Rosa Lee Hawkins, the youngest member of the musical trio the Dixie Cups, whose hit single “Chapel of Love” reached No. 1 on the Billboard 100 in 1964, died on Tuesday in Tampa, Fla. She was 76.
The cause was internal bleeding resulting from complications during surgery at Tampa General Hospital, said her sister Barbara Ann Hawkins, who was also a member of the group, along with Joan Marie Johnson, who died in 2016 at 72.
The Dixie Cups epitomized the harmonizing sound of the 1960s girl group. “Chapel of Love,” their debut single and most well-known song, quickly replaced the Beatles’ “Love Me Do” as No. 1 on the Billboard charts in 1964. It was later heard on the soundtrack of Stanley Kubrick’s 1987 Vietnam War film, “Full Metal Jacket.”
Rosa Lee Hawkins was born on Oct. 23, 1945, in New Orleans to Hartzell Hawkins, a self-employed carpenter, and Lucille (Merette) Hawkins, a state worker who registered voters.
While in high school in 1963, Barbara brought Rosa along to sing with her and Joan Marie in a high school talent show. The trio initially called themselves the Meltones, only to discover later that the name had already been taken. Since they were from the land of Dixie, and “cups are cute,” Barbara said in an interview, they came up with the name Dixie Cups (playing on the name of the popular paper cup).
Joan later discovered that the Hawkins sisters were actually her cousins.

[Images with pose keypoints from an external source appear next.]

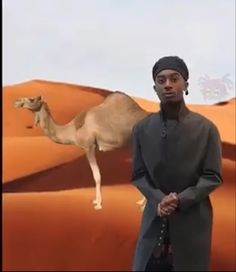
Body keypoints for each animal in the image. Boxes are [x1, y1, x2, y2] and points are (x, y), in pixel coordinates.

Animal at [14, 92, 151, 209]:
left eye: (32, 99)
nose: (16, 101)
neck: (73, 129)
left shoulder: (89, 146)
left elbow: (96, 175)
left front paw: (98, 204)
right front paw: (96, 201)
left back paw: (143, 205)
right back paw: (141, 202)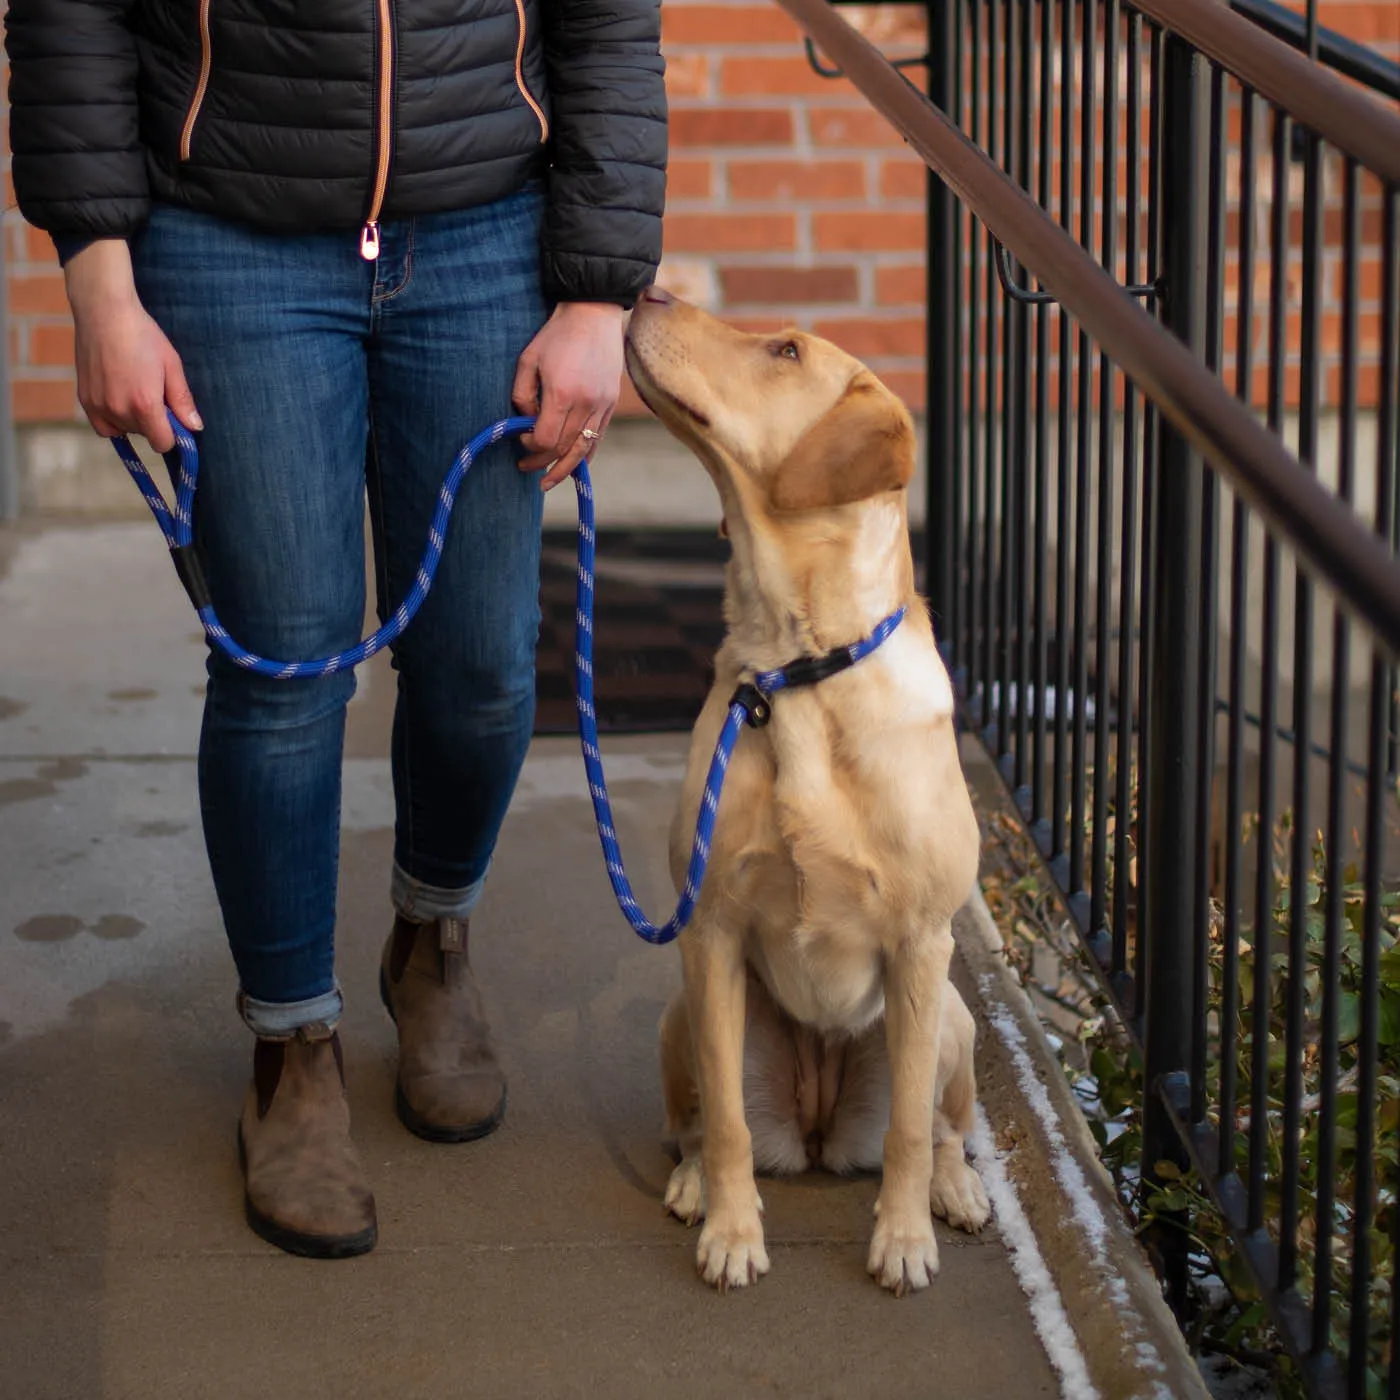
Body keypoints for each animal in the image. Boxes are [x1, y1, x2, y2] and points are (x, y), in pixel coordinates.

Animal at [624, 289, 985, 1293]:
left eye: (785, 351)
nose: (649, 290)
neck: (795, 666)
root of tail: (822, 1129)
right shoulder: (707, 929)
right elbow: (729, 1129)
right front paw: (733, 1232)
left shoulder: (920, 942)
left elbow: (907, 1134)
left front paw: (902, 1239)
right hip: (683, 1013)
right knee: (697, 1124)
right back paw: (694, 1184)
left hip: (950, 1017)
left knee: (941, 1125)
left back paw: (955, 1190)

While they did not win the talent show, a talent scout in the audience, impressed by their rich harmonies, invited the group, along with other Louisiana musicians, to perform for Red Bird Records. The Dixie Cups sang “Iko Iko,” a song that was traditionally sung during Mardi Gras and that was a favorite of the Hawkins sisters’ grandmother. They signed a recording contract soon after.

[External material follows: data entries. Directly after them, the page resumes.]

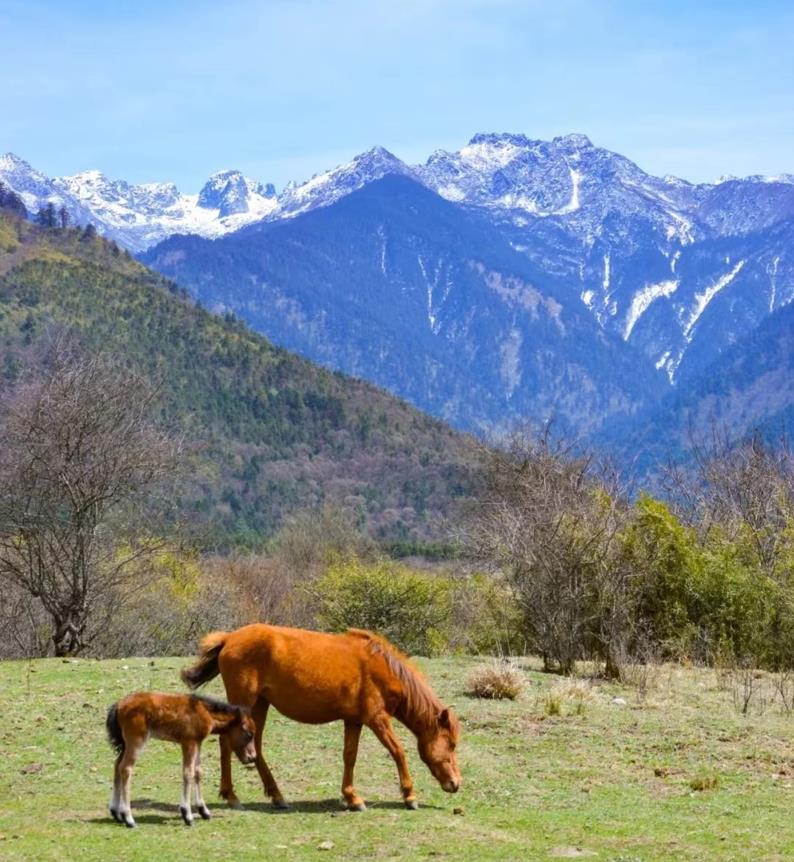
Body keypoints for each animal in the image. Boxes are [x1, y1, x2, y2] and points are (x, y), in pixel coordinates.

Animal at [104, 692, 254, 828]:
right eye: (248, 733)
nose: (252, 757)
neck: (203, 711)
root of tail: (119, 705)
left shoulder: (197, 742)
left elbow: (198, 772)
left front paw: (204, 811)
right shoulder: (189, 742)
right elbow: (188, 773)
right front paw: (187, 815)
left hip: (125, 744)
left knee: (117, 765)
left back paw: (116, 813)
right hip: (136, 741)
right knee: (125, 768)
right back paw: (128, 818)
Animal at [182, 624, 460, 812]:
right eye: (452, 744)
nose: (456, 783)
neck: (382, 667)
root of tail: (229, 638)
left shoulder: (354, 721)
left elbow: (350, 756)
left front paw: (352, 798)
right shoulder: (377, 719)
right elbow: (398, 751)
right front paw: (409, 796)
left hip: (260, 705)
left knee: (255, 745)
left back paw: (277, 796)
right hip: (245, 702)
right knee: (227, 742)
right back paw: (231, 796)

The Dixie Cups received two Gold Records, for “Chapel of Love” and another hit, “People Say.” They were inducted into the Louisiana Music Hall of Fame in 2007.

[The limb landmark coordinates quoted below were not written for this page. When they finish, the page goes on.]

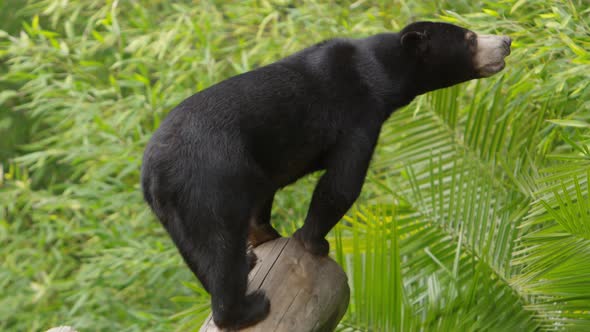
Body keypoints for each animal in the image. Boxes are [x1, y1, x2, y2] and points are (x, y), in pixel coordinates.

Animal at [140, 21, 512, 330]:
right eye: (469, 38)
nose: (507, 41)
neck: (382, 72)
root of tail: (153, 172)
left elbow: (265, 198)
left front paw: (268, 236)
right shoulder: (358, 115)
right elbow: (342, 184)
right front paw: (314, 242)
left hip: (175, 212)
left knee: (199, 253)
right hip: (209, 181)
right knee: (219, 246)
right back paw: (247, 308)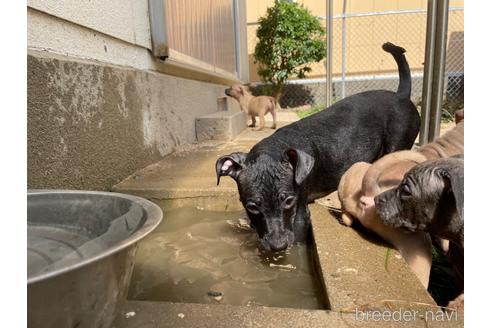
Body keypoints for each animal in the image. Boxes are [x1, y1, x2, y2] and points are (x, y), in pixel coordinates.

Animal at [217, 43, 420, 251]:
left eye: (289, 201)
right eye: (252, 206)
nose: (278, 245)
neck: (275, 146)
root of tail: (401, 96)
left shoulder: (299, 219)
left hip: (397, 145)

The group recorded a total of four albums, their last in 2011. Ms. Johnson, ill with sickle-cell anemia and weary from touring, left the group and was replaced by a number of singers through the years. The Hawkins sisters remained, though, and kept singing just as they did in high school, with harmonies as vibrant as ever.
“When the audience smiled and applauded, it made her happy because she knew she put a smile on their faces, if only for that time,” Barbara said of her younger sister.
In addition to Barbara, Ms. Hawkins is survived by another sister, Shirley; a son, Eric Blanc; and two grandchildren.